Many solicitors are managing the claims going through the Official Injury Claim (OIC) portal with the support of enhanced legal expense insurance policies, a leading accident management firm has reported.
There are other solicitors, however, “who have chosen to cherry-pick the more significant injuries”, whilst directing claimants with lower-value claims to the OIC, according to Steve Molloy, director of commercial sales at AX.
Writing on the AX website, he echoed what some insurers have already reported about the vast majority of claimants being represented by solicitors in the OIC – the Motor Insurers’ Bureau’s (MIB), which is running the portal, may release the first official figures soon now that the first three months of operation have passed.
In advice to brokers, Mr Molloy said legal expenses insurance was providing “real value” to customers.
“Ensure that your legal expenses insurance policy provides small claims cover, but more importantly that the solicitors instructed are comfortable with the level of indemnity offered.”
Mr Molloy noted there have been several issues and delays in solicitors and insurers integrating their systems with the portal or attempting to communicate outside of the portal – an emerging issue raised recently by the Motor Accident Solicitors Society – “so there is a fear that a bottleneck of claims is building, which could cause issues with settlement periods moving forward”.
Other trends included an increase in non-whiplash injuries, including more complex psychological symptoms as well as tinnitus.
“This in turn is causing further delays in valuing non-whiplash type symptoms that fall outside the new tariff, where there is now a fear that this new process will drive more cases to litigation and therefore completely defeat the objective of the portal in the first place.”
Mr Molloy said search engines have also experienced a drop in accident and whiplash advertising campaigns; at the same time, “early signs show that fraud levels are reducing”.

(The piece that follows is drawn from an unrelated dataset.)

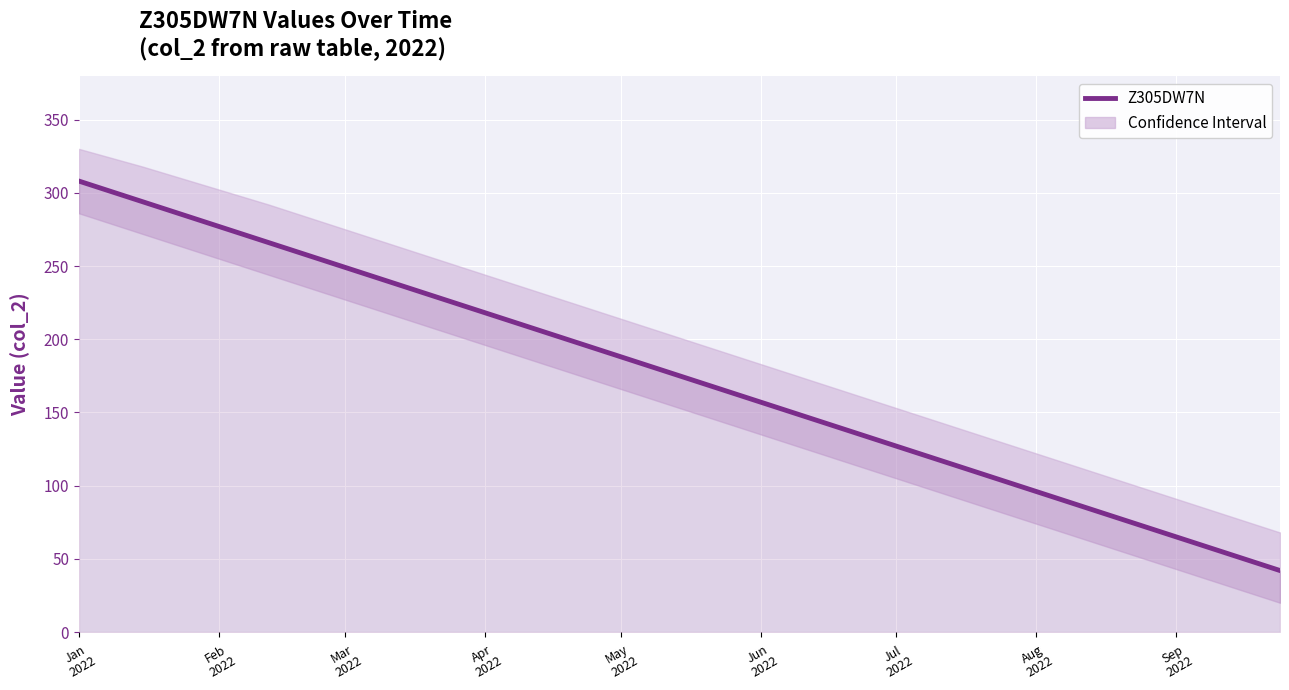

What is the average value?

175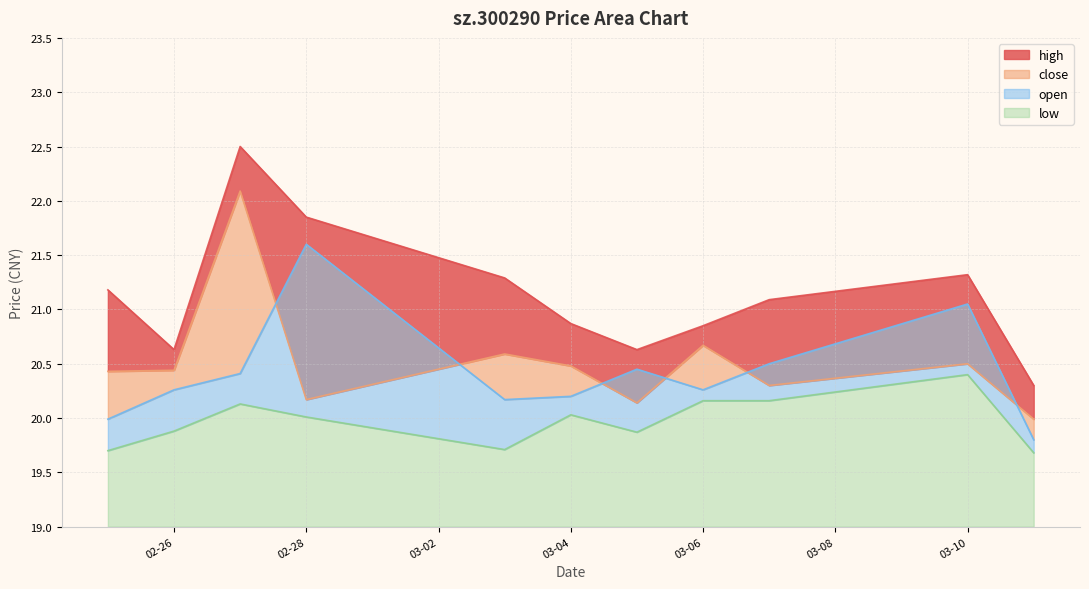

True or false: open and high intersect in this chart.

False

In other news, a survey of 922 people commissioned by insurance trade publication Post found that – perhaps unsurprisingly – 94% of those who had not made a claim since the OIC’s debut on 31 May had heard of it; of these, 74% also said they would not know how to claim if they were involved in a car accident.
Of the 27 people who attempted to use the portal to make a claim, nine reported difficulties completing the process and four could not do it without help.
Finally, the Ministry of Justice has announced that the charities Law for Life and Support Through Court will represent consumers and litigants in person on the new OIC advisory board which we reported on last month.